Kata: C** de chouette - conclusion
It is time to write a conclusion of our made-up coding kata based on a dices game called Cul de chouette.
It has kept us busy for the last month, see the following previous logs:
- C** de chouette
- C** de chouette - multi-players
- C** de chouette - modes
- C** de chouette - sequence
- C** de chouette - refactoring and last rules
My goal was to start designing on a totally unknown kata to challenge my skills.
Few years ago, I was mentoring someone who, during a pair programming session, told me: "it's easy for you, you already have the design in mind".
It was uncomfortably true, even though, not totally accurate, I often have an idea of the design, sometime really precise, but that's never the one I end up doing.
This time, I wanted to work on something I did not know, so I would not have this bias.
The other difficulty is to prevent anticipation: I have worked in many fields (security, scientific, industry companies, etc.), so I tend to anticipate the next step, it is why take an absurd fictional game was a good move.
Also, it was fun!
Starting with the hard numbers, our final implementation has:
- 10 data-types, 9 type wrappers, 2 type aliases
- 22 functions
- 159 tests
- 547 line of codes (217 for tests, ~40%)
It it mostly a medium module, which is an average "well-designed" module.
Regarding my impressions: I'm glad I did it.
I had a bit of nostalgia regarding Kaamelott (the originating tv series), and I wanted to do it since a long time.
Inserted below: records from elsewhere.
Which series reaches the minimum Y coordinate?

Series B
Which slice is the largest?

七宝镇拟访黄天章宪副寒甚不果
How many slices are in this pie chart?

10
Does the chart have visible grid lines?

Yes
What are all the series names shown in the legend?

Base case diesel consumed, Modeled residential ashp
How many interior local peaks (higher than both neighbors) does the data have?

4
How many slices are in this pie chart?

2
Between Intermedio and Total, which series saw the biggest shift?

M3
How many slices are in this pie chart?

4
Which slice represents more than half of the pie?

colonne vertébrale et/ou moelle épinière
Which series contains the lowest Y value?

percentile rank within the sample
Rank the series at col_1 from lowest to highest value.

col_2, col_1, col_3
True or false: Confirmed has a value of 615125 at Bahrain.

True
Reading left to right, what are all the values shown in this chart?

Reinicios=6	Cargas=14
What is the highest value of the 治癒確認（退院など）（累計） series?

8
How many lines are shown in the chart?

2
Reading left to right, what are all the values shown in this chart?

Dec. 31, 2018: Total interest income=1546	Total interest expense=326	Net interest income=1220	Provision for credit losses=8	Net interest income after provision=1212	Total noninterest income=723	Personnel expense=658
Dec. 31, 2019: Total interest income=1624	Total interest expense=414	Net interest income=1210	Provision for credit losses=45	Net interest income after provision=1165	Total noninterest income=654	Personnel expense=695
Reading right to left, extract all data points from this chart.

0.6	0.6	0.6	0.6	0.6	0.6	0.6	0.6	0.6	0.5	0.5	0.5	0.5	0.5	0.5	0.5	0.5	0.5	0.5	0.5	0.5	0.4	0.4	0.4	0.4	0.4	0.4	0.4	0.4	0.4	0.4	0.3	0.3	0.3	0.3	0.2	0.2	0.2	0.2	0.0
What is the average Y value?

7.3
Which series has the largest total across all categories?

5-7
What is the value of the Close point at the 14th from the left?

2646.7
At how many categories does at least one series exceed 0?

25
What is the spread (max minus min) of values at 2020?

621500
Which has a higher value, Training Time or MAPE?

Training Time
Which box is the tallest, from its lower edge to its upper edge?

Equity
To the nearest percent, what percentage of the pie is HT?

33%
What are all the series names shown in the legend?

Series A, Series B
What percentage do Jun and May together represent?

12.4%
I'm always amazed that the simplest techniques (starting with a function and few well-structured types) can go a long way.
It gives a simple stem to build onto, starting on a new one when the cost of adding features increase sharply.
Finalizing the whole implementation on a big composition.
It was also great to start without plan, my intuition it that, with a plan or goal in mind, I would have forced a single function to grow to handle all the cases.
Instead, I have carefully break down the functions, not know how they would be used, and they ended up composing.